A low TRIR isn't a safe site. It's a small number.
Because the recordable rate is a low-count figure shaped by case management and the first-aid line, a falling TRIR can sit right alongside rising fatality exposure, so benchmarking budget to an industry average can steer money away from what kills people.
Total Recordable Incident Rate is the number every board understands and almost no board interrogates. It is clean, it benchmarks against an industry average, and a low one feels like proof. It is also one of the easiest numbers in your entire safety program to move without touching the actual risk. Worse, a low TRIR does not predict the event you most need to prevent: the one that kills someone.
That is not cynicism. It is arithmetic and recordkeeping, and both are worth walking through before you tie a budget to a benchmark.
The line that decides everything is drawn by hand
TRIR is built from the OSHA 300 Log, and the log’s central judgment call is one line in 29 CFR 1904.7: is the case medical treatment beyond first aid, or is it first aid? Cross that line and it counts. Stay on the first-aid side and it does not. And 1904.7 defines first aid as a closed, specific list: non-prescription medication at non-prescription strength, wound cleaning, a finger splint, and so on, regardless of who provides it. A physician can deliver a listed treatment and it remains first aid for recordkeeping purposes.

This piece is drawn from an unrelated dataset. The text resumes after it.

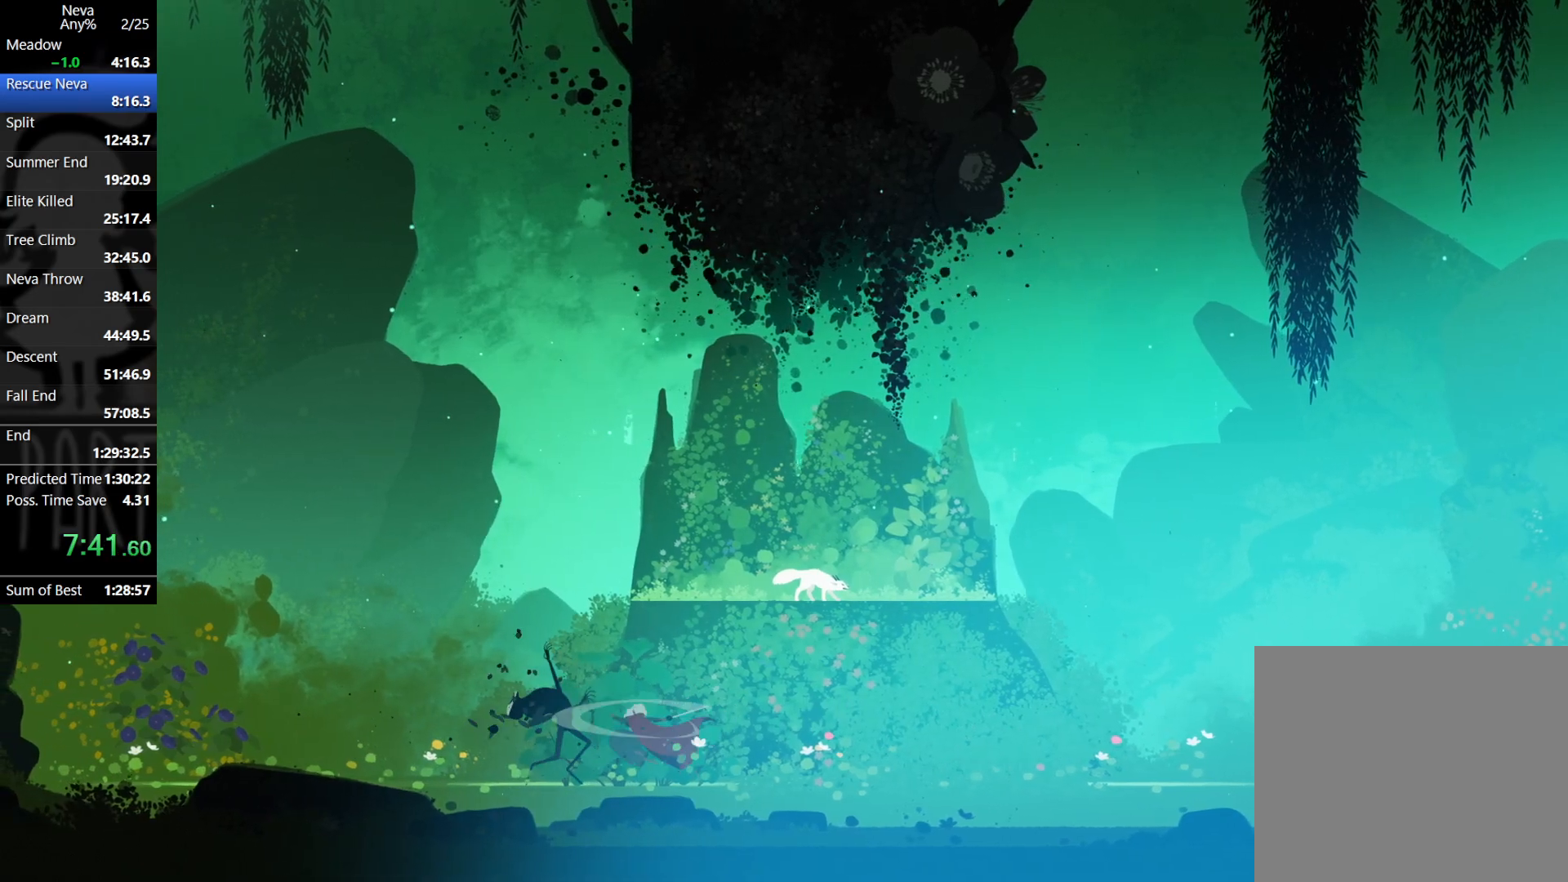
{"buttons": [], "left_stick": "down", "events": [[133, "CROSS", "down"], [200, "CROSS", "up"], [500, "left_stick", "down"]]}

That single boundary hands you enormous discretion, most of it entirely legal. Keep treatment on the first-aid list and the case vanishes from the rate. Manage an injury as restricted duty rather than days away and its character on the log changes. None of this is fraud. It is case management, and it means TRIR reflects how you administer injuries at least as much as how many occur.
Small counts move for reasons that are not safety
Most sites record few cases, so the rate is statistically twitchy. A facility with a handful of recordables a year can swing its TRIR by a large percentage on two or three cases, which is well inside the noise of normal variation and classification choices. When the number is that small, a good year and a lucky year look identical, and both look like the year your program worked.
Now zoom out to the national picture, where the trend is genuinely down. BLS put the 2023 total recordable case rate in private industry at 2.4 per 100 full-time-equivalent workers, among the lowest in the series. A real improvement. And yet the United States recorded 5,283 fatal work injuries in 2023. The frequency of small injuries and the frequency of fatal ones do not track each other. In construction especially, recordable rates have fallen for years while fatality counts have refused to follow.
Why the safe-looking site still has a fatality
The reason is that fatalities and minor injuries come from different physics. The serious-injury-and-fatality body of work starts from a blunt premise: a serious injury or fatality happens when a person contacts a high-energy source, generally on the order of 1,500 joules or more, without a direct control between them and that energy. A twisted ankle and an unguarded 480-volt contact are not points on one severity scale. They are different failure modes with different precursors. Driving down the count of the first tells you almost nothing about your exposure to the second. This is why organizations report their first fatality during their statistically safest year on record. The metric they were steering by was never watching the thing that killed the worker.
The exposure audit
Set TRIR aside and answer a different set of questions with data you can produce this quarter: How many high-energy tasks do we run (electrical, height, mobile equipment, stored energy, traffic)? For those tasks, what fraction have a verified direct control in place, not just a procedure on paper? How many potential-SIF events, high-energy incidents where a control was absent and we got lucky, did we log? If a fatality happened here tomorrow, could you name the uncontrolled high-energy exposure today, or would it be a surprise? If it would be a surprise, your low TRIR is hiding the risk, not managing it.
What to do with the number
Keep TRIR. It is a required record and a legitimate lagging indicator of your low-severity injury frequency. Just stop asking it to be something it is not. Do not benchmark your safety budget to an industry-average TRIR, because the average is built from the same soft classification line and the same small counts, and matching it tells you only that you are ordinary at counting minor injuries. Judge real risk by exposure to high-energy hazards and the presence of controls on them. A low recordable rate is a small number. Whether it is also a safe workplace is a separate question, and TRIR was never designed to answer it.